Jan de Vos was born in Antwerp, Belgium, in 1936. He grew up bilingual in Dutch and French. He achieved his PhD in the humanities at the University of Leuven, Belgium. In 1973 he came to Chiapas, Mexico, as a missionary priest. Over time, and in relationships with the indigenous Maya of the Lacandon region, he adopted an outlook influenced by liberation theology.
"I came to Chiapas to bring the Mayan people the Word of God, but they converted me instead"
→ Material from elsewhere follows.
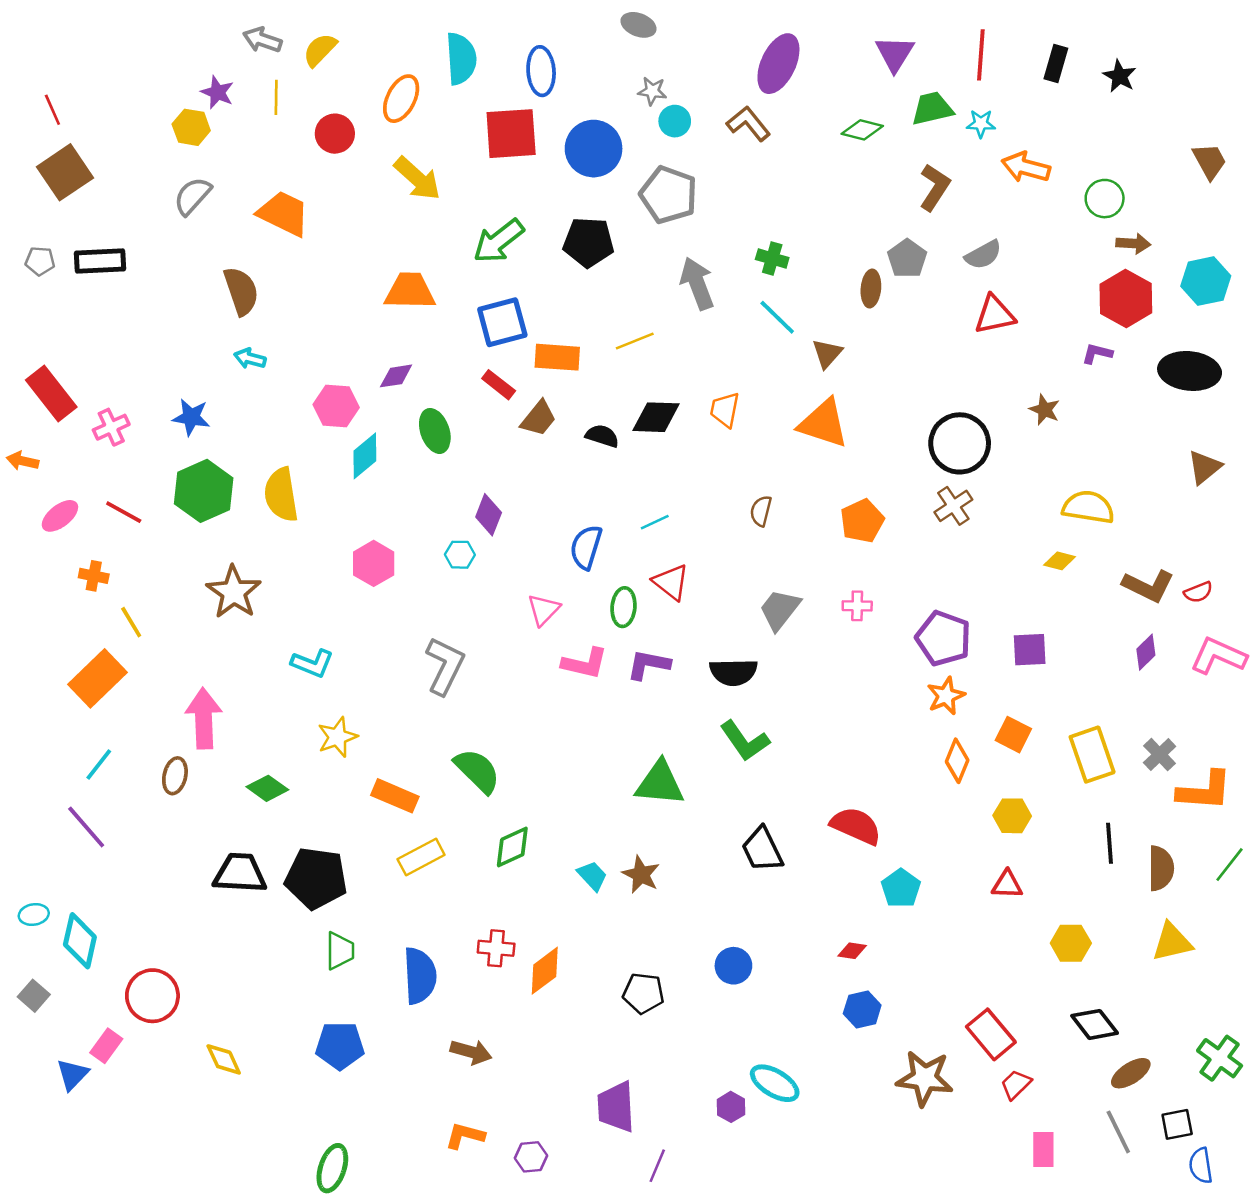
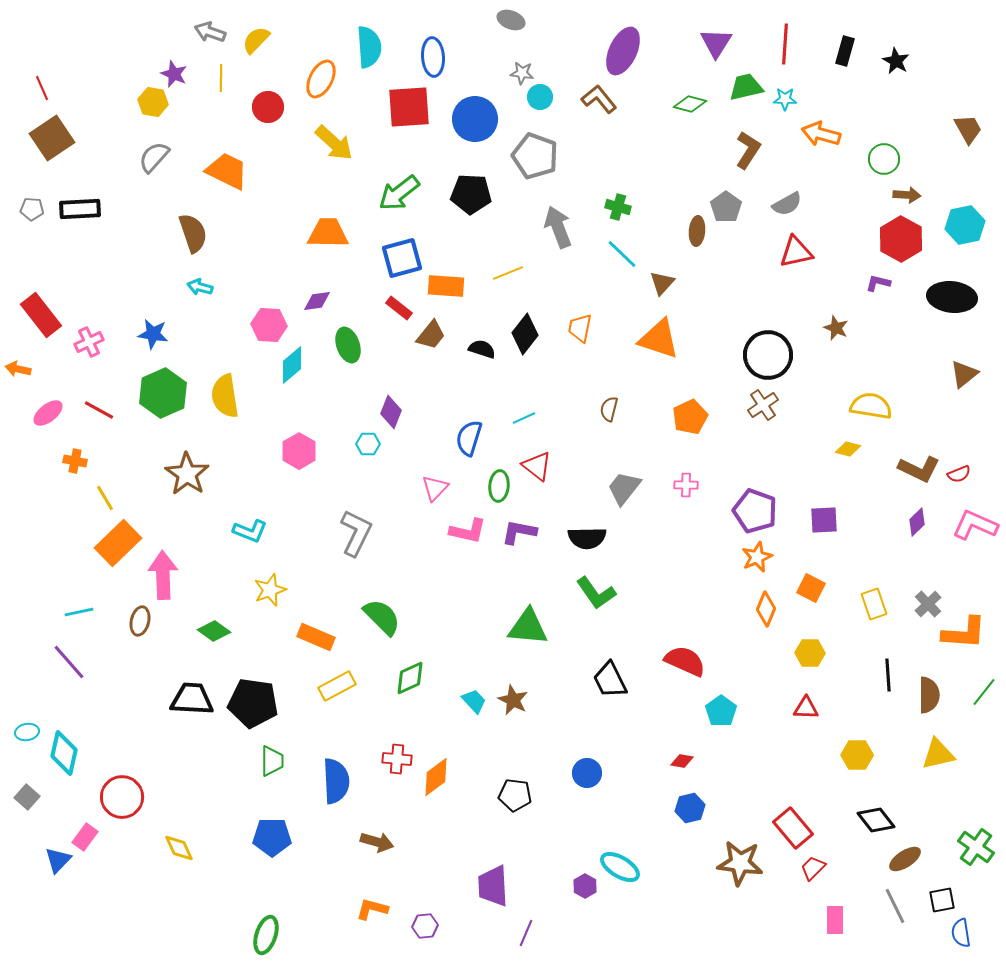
black diamond: (656, 417) -> (525, 334), turned -54
orange rectangle: (97, 678) -> (118, 543), moved
yellow rectangle: (1092, 755) -> (874, 604), size x0.7
cyan line: (99, 765) -> (79, 612), turned 40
During his life in Chiapas he did research and wrote many books on the history of the Lacandon region and processes that led to the Chiapas conflict. In 1986, he received an academic prize and in 1992 he received the national Juchimán de Plata prize. Having made a reputation by writing on the Lacandon Jungle, he was invited as a permanent guest advisor by the EZLN during the negotiations between the government and the EZLN in San Andrés Larráinzar in 1995. As a distinguished person in the region he entered the Consejo Consultivo of the EU/Chiapas development project Prodesis around 2004. In her answer to a question in the European Parliament, Commissioner Ferrero-Waldner referred to Jan de Vos to underline the transparent and democratic character of the project:
"From an institutional point of view, major emphasis has been put on inclusive participation and control by civil society within PRODESIS’ Consultative Council, whose “civil society college” currently includes 30 members of regional and national civil society organisations. The renowned Chiapas expert and EZLN’s external consultant during the negotiation of the San Andres Agreement, Professor Jan de Vos, is also a member of that Consultative Council."
During an interview in 2007, however, de Vos was very critical of Prodesis's way of operating, and sceptical about the possible results. In his opinion, the people in the Lacandon region have been betrayed too often and Prodesis is making the same mistakes as predecessor-projects like PIDDS and the Cañadas programme. In the last years of his life, de Vos worked at CIESAS and resided mainly in Mexico City, but he often returned to San Cristobal de las Casas.
Selected works
Among several indispensable works on the history of Chiapas, he wrote Fray Pedro Lorenzo de la Nada and The Battle of The Sumidero. He became most known however for his trilogy on the Lacandon Jungle:
La Paz de Dios y del Rey: la Conquista de la Selva Lacandona, 1525-1821
Oro verde: la Conquista de la Selva Lacandona por los Madereros Tabasqueños, 1822-1949
Una Tierra Para Sembrar Sueños: Historia Reciente de la Selva Lacandona, 1950-2000
"For Western Civilization, violent and oppressive by nature, the Indigenous cultures continue to be a nuisance which has to be eliminated. Today, several South American countries keep exterminating in cold blood the last free indigenous tribes of the Amazon Rain Forest. Other nations limit themselves to destroying the autochthonous cultures and forcing the indigenous people to enter national society, only to turn them into uprooted second-class citizens. In other countries they are enclosed, for dubious philanthropic reasons, in reservations, in which the indigenous people are condemned to live like museum pieces, without being able to participate freely in the life of the nation they belong to. And there is not a single country in the American continent where Indians are not economically exploited and socially oppressed by their white and mestizo brothers."